Kirchhoff's laws govern electric flow from a macroscopic perspective. Voltages, phase angles, and active and reactive injections must always obey Kirchhoff's laws. Constraints are imposed by Kirchhoff's laws and other operational factors such as voltage limits, line thermal transfer limits, generator capacities and other limits that have their origin in grid security considerations. Electric power markets are not the only markets that exhibit constraints in the minimum-cost scheduling problem. Gas delivery over pipelines is subject to pipeline congestion; airline traffic is subject to the capacity of hubs. The economic theory that provides the basis for the efficient operation of these markets can accommodate linear constraints easily. However, the physical constraints imposed by the grid are in general much harder to model than the (usually) linear constraints found in the markets for other goods. For one thing, many state variables in addition to generation quantities must be considered in the optimization problem. Voltages, phase angles, phase shifter and transformer tap settings, and switched capacitor banks all enter the problem in one way or another. In addition, the constraints imposed by Kirchhoff's laws are highly nonlinear. Finally, many other engineering constraints, such as thermal transfer limits, are also complex nonlinear functions of the state variables. In the course of researching other aspects of deregulation in the electric power industry, my colleague Carlos E. Murillo-Sanchez and I have surfaced many examples that are in contrast to the more predictable congestion issues in the markets for other goods.
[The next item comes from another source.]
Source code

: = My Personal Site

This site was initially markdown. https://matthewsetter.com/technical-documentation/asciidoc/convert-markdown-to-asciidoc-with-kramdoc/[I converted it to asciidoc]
Therefore, the network and all of its complexities must be considered from the initial market design — not as an afterthought. Otherwise, the physical operation of the grid can deviate from an idealized market exchange. There's no getting around Kirchhoff's laws.

Robert J. Thomas is a professor of electrical and computer engineering at Cornell University and the director of the National Science Foundation Industry/University Cooperative Research Center, a center focused on problems of restructuring of the electric power-industry. He has held sabbatical positions with the U.S. Department of Energy, Office of Electric Energy Systems in Washington, D.C. and at the National Science Foundation.

Note: For detailed analysis, see IEEE Paper #0-7803-6674-3/00.